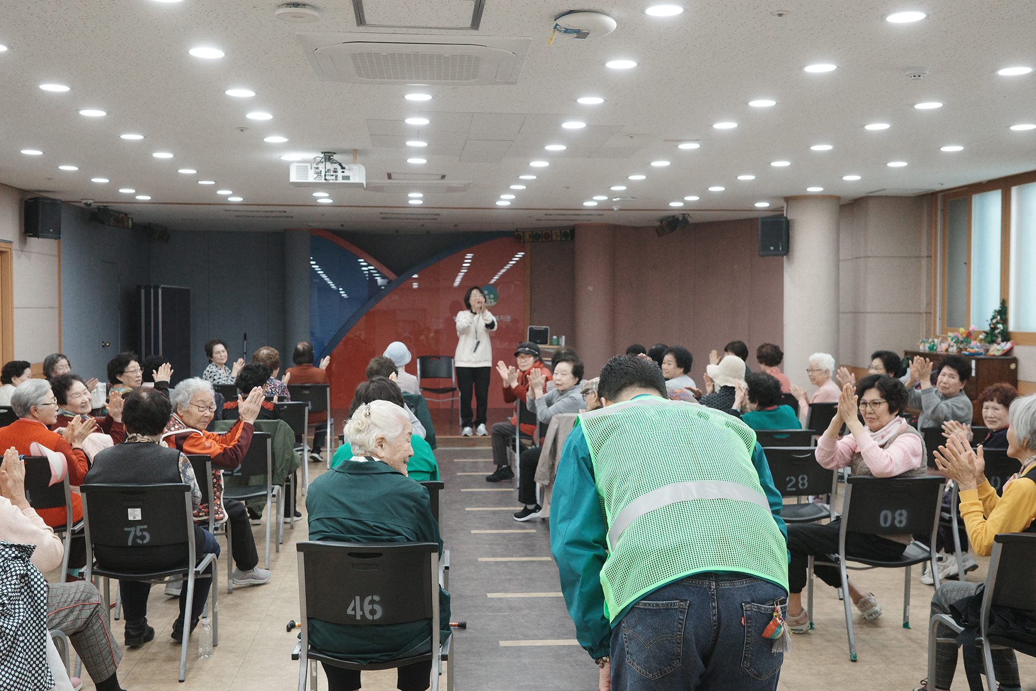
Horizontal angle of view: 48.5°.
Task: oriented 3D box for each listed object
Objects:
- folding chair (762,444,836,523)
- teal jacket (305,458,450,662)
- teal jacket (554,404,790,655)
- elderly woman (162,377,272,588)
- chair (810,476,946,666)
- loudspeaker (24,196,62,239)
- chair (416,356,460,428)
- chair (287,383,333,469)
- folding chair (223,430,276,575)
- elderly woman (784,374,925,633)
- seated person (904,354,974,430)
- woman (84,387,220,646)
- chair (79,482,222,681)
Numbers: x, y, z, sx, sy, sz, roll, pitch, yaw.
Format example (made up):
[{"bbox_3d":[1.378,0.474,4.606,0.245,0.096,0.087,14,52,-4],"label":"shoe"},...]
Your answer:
+-------+
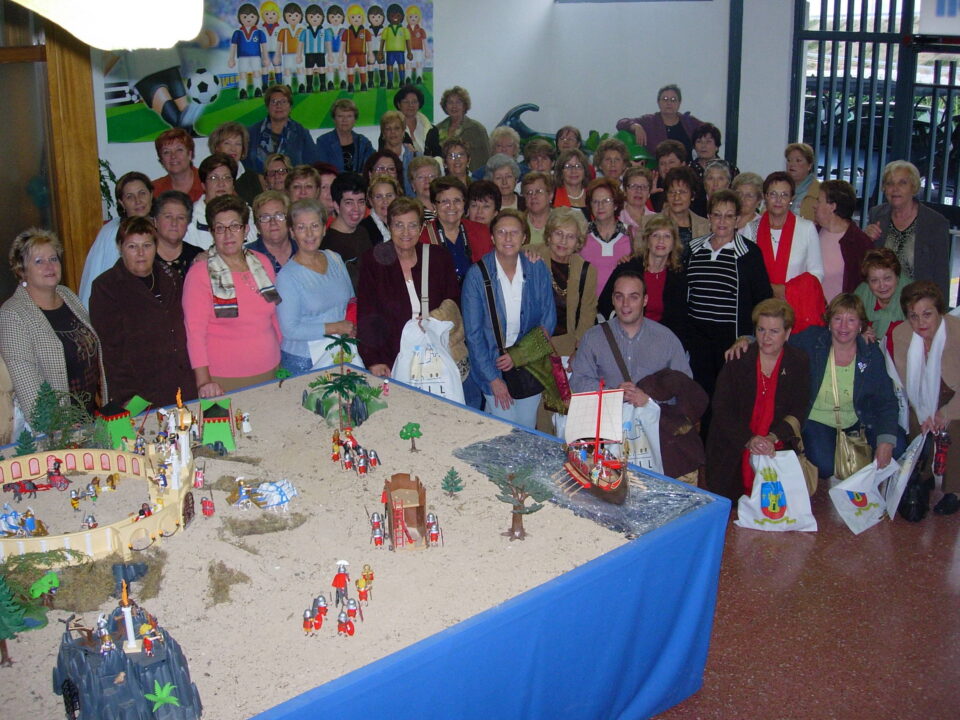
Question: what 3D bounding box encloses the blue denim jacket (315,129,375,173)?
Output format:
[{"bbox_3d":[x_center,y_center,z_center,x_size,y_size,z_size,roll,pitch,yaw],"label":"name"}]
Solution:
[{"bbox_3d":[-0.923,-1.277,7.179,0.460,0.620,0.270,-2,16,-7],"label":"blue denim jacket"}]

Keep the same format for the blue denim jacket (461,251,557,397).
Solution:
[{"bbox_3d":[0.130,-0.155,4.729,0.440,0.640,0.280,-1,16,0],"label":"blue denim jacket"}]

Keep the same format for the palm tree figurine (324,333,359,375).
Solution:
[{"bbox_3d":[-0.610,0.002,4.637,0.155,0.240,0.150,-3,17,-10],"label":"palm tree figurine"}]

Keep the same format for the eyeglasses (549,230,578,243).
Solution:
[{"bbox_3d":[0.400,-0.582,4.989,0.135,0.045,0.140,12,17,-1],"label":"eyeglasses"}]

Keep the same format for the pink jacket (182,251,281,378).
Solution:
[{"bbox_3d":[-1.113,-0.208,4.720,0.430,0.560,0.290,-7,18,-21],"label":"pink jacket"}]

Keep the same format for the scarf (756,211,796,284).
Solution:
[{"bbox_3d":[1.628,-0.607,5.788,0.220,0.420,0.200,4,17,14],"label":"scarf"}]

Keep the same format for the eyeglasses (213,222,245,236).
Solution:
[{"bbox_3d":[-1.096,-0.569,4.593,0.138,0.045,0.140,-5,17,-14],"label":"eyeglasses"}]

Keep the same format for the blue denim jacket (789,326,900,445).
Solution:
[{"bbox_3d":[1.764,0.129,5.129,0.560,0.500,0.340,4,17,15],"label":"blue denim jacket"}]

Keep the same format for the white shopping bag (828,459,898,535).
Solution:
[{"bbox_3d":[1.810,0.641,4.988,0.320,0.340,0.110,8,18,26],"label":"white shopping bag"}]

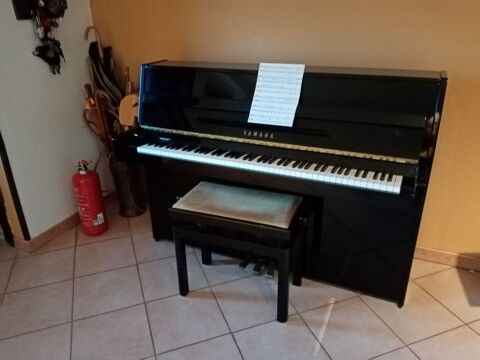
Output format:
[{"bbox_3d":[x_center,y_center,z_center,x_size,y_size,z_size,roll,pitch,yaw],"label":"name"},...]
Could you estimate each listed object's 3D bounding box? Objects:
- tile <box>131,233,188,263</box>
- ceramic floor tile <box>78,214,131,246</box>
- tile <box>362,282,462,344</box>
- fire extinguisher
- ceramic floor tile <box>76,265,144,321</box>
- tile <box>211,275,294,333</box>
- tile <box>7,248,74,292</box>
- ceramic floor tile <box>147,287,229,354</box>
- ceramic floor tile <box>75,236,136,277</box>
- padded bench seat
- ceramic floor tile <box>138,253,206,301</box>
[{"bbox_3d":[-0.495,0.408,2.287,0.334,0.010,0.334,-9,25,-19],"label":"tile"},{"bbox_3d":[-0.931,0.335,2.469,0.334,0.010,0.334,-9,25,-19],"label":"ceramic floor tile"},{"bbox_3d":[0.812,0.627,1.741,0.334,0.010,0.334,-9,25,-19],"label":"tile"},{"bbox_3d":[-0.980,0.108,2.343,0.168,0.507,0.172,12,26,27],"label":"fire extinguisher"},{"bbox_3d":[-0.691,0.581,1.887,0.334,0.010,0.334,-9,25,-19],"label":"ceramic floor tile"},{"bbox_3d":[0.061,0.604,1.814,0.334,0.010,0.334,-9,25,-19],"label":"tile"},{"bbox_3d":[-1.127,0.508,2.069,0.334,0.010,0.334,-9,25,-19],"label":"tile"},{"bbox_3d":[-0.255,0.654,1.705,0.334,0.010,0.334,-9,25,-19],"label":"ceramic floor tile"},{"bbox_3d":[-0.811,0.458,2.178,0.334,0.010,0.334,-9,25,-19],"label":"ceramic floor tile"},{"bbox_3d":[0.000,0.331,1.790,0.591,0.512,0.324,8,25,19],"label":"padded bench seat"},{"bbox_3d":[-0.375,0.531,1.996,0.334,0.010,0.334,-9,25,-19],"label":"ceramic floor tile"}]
+-------+
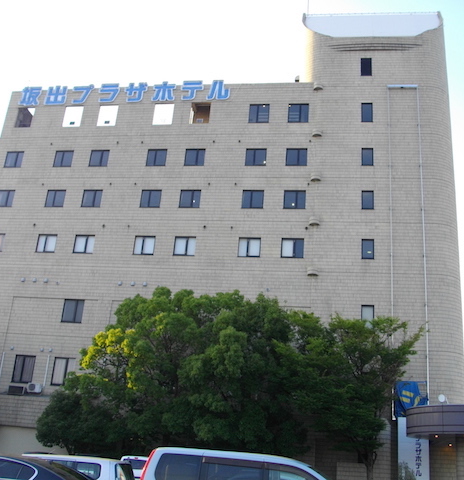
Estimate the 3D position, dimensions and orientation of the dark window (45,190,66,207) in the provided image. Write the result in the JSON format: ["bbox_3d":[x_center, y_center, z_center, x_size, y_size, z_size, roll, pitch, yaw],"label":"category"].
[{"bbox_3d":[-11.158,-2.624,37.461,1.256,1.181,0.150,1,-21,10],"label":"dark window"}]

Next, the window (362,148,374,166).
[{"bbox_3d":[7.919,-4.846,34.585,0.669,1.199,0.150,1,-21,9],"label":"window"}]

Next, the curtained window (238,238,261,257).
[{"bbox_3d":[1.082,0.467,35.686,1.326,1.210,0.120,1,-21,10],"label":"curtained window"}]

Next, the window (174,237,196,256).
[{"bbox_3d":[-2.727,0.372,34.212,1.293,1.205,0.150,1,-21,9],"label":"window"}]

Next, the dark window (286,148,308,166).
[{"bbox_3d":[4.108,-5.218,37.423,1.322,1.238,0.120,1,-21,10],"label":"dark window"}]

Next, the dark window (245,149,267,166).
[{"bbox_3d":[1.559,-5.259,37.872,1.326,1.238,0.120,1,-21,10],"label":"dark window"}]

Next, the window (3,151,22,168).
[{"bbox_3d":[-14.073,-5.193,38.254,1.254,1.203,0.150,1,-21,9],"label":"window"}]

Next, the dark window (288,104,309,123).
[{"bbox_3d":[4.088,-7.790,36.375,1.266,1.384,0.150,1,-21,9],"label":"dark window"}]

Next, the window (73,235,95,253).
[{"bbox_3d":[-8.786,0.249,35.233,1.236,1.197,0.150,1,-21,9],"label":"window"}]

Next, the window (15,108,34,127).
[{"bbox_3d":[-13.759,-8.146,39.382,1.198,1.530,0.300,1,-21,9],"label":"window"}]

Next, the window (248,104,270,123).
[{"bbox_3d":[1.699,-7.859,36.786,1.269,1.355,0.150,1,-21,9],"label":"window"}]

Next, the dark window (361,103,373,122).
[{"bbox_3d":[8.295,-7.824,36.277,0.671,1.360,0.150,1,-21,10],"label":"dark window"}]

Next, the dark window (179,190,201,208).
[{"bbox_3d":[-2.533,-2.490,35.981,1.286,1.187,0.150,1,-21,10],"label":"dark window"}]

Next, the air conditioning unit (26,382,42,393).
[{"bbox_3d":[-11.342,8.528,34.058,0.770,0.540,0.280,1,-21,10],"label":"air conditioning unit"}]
+-------+
**Problem requirements:** In the rows, take the part that opens with the line containing "Horizontal angle of view: 48.5°." and closes with the line containing "- chair (810,476,946,666)". Write out only those lines again, swapping "teal jacket" for "navy jacket" and leaving everything else unchanged.

**Written answer:**
Horizontal angle of view: 48.5°.
Task: oriented 3D box for each listed object
Objects:
- folding chair (762,444,836,523)
- navy jacket (305,458,450,662)
- navy jacket (554,404,790,655)
- elderly woman (162,377,272,588)
- chair (810,476,946,666)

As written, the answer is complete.